Nobody saw exactly what happened in the minutes leading up to Aziz Murad’s death. But when his friends got back to the boat where they had left him, they found only his severed hand in the fishing net he was untying.

“We were only gone for about five minutes,” says Abu Sufyan, who was first to reach the boat. “When we got back, he was gone and there was blood everywhere.”

Conflict between people and wildlife is intensifying across the planet as habitat loss, growing populations and the climate crisis fuel competition for fertile, habitable land. In the Sundarbans, on the southern coast of Bangladesh, an estimated 300 people and 46 tigers have been killed in human-tiger conflict since 2000.

A tiger lying down, looking at the camera through grassy undergrowthView image in fullscreen

Bangladesh’s Sundarbans is the world’s largest contiguous mangrove forest. The Unesco world heritage site – a maze of islands, winding creeks and mudflats – is home to a huge variety of plants and animals. It is also a sanctuary for some of the world’s most endangered species, including the largest single population of Bengal tigers.

Over the next few decades, researchers predict that climate change and rising sea levels mean no suitable tiger habitat will be left in the Sundarbans by 2070. According to Bangladesh’s last census, 114 tigers are estimated to remain; down from 440 in 2004. The results of the latest census are expected in July.

But it is not only tigers that face an existential threat. More than 3.5 million people live on the edge of the Sundarbans, eking out an existence by fishing, collecting honey or wood, and subsistence farming. More than 40% of households are below the poverty line, but the climate emergency has made life here even harder.

A thatched cottage on a mudflat barely out of the water with palm trees in the backgroundView image in fullscreen

As sea levels rise, islands disappear and increasing water salinity threatens the health of mangrove forests and the quality of soil and crops. Disruptions to fish populations also create disastrous consequences for communities.

As a result, desperate villagers are often left with little choice but to venture deeper into the forest, making them more vulnerable to tiger attacks. The intensive exploitation of the forest is also forcing tigers to leave the forest in search of food, targeting livestock and humans.

The Bangladesh government is constructing a 40-mile fence to keep tigers and people out of each other’s territories and has set up 49 tiger-response teams in an effort to lessen the conflict.

These groups of villagers are trained to scare tigers back into the forest, monitor local human-tiger conflicts and stop other local people killing tigers. The teams, with Bangladesh’s Forest Department, might release dozens of tigers back into the forest over a year, preventing harm to both animals and people.

--

Would you reproduce, word for word, the part of the Sundarbans tiger text between "The Bangladesh government" and "animals and people.", inclusive? The lines that follow aren't needed for anything here.

**Data section**

--

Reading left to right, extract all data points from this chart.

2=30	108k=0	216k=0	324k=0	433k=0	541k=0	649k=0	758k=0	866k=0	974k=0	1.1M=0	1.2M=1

--

**Response**
The Bangladesh government is constructing a 40-mile fence to keep tigers and people out of each other’s territories and has set up 49 tiger-response teams in an effort to lessen the conflict.

These groups of villagers are trained to scare tigers back into the forest, monitor local human-tiger conflicts and stop other local people killing tigers. The teams, with Bangladesh’s Forest Department, might release dozens of tigers back into the forest over a year, preventing harm to both animals and people.